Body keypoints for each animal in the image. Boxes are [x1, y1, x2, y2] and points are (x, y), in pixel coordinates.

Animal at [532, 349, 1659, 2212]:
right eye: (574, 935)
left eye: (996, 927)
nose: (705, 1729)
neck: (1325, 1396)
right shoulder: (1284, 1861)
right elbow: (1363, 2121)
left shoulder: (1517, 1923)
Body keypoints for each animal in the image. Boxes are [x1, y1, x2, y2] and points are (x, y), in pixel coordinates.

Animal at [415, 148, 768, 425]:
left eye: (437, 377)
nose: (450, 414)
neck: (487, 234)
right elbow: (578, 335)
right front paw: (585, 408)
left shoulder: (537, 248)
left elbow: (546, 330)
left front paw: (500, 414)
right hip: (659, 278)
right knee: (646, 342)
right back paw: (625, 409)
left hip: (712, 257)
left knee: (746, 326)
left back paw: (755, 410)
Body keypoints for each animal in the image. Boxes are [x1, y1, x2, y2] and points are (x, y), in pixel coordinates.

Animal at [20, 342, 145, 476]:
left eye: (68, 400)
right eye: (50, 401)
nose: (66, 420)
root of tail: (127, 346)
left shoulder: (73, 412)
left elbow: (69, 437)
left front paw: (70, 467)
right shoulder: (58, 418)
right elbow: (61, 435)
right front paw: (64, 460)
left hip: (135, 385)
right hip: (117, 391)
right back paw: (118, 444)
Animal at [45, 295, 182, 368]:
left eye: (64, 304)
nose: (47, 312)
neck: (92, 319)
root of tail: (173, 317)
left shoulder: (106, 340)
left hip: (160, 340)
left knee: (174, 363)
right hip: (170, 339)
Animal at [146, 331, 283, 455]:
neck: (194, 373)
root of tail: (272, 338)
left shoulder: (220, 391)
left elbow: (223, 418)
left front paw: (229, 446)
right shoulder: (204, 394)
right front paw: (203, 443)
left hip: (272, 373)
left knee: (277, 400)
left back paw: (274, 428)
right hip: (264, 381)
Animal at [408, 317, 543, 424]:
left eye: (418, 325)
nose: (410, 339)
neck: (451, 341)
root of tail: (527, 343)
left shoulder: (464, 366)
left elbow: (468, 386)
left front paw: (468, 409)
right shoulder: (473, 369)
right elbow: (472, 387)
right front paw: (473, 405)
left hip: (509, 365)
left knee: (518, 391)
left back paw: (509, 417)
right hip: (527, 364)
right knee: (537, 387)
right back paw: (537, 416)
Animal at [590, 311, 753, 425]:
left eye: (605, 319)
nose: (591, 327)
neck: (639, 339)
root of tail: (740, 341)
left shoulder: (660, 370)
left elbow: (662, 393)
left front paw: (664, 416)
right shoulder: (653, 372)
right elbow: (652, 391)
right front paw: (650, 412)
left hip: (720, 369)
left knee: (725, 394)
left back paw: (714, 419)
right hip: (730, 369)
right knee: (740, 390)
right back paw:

--- What you need to do ---
In the entries above, copy each line that contains the string "front".

--- Response to this task ---
right front paw: (585, 408)
left front paw: (500, 414)
left front paw: (70, 467)
right front paw: (64, 460)
left front paw: (229, 446)
right front paw: (203, 443)
left front paw: (468, 409)
right front paw: (473, 405)
left front paw: (664, 416)
right front paw: (650, 412)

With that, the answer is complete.